-- DIRECTIONS --
The post below argues about letting players pick unusual races in D&D. List the adjectives it uses in its first sentence to describe the race a player might want to play.

-- EXTRACT --
━━━━

Could playing the bright, new and shiny (to 5E which is all that matters) race make a single player ever so slightly happier? Maybe. Maybe it's just the D&D version of attention deficit disorder. The DM has to think of the enjoyment of everyone at the table, not any one individual.

People have always wanted to play weird-ass characters. I used to allow anything. I think the straw the broke the camel's back for me was the guy that wanted to play a half dragon half vampire. With a cloak that always fluttered in a nonexistent wind (he was very specific about that).

I have my preferences, you have yours. If that means I'm not the right DM for you because I want my races to have depth, culture and a place in the history of the campaign world world I maintain then so be it.

First and foremost, the DM has to be happy with the campaign because if they are not, sooner or later they will burn out and stop DMing.
 

Or consumed too much laudanum.

━━━━

-- DATASET CONTENT --
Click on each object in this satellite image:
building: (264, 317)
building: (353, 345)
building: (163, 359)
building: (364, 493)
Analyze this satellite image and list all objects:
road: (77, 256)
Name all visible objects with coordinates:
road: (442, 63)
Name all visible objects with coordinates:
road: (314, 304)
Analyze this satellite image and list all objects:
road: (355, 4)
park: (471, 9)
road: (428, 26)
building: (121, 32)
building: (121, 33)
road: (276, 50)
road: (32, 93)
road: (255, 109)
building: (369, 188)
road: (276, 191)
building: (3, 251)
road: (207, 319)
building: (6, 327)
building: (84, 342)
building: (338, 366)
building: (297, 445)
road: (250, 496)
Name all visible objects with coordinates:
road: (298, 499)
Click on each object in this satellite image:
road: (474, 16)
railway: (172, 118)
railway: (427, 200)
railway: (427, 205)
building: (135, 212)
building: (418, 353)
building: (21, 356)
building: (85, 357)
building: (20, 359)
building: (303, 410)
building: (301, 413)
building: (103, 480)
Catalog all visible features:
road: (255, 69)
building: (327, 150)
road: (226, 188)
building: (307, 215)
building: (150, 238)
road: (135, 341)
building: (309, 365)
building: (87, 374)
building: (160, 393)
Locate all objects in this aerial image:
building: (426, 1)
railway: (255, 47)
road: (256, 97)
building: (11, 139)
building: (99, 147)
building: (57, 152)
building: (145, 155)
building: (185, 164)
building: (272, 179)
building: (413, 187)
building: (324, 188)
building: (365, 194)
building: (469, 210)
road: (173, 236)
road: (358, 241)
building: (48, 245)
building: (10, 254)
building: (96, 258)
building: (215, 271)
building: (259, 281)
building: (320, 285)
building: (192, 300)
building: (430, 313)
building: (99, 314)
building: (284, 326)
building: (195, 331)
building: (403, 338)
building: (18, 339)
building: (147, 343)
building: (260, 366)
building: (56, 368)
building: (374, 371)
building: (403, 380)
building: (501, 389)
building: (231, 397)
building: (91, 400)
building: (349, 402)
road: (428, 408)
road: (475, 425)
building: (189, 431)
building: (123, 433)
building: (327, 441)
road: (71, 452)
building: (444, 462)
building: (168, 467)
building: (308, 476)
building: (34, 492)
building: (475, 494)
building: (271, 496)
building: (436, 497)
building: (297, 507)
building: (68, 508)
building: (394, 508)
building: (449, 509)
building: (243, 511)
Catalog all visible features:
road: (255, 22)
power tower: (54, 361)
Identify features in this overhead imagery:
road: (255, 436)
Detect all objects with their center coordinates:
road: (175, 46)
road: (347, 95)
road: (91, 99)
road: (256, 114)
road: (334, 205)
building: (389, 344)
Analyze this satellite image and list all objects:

━━━━

-- WRITTEN REPLY --
bright
new
shiny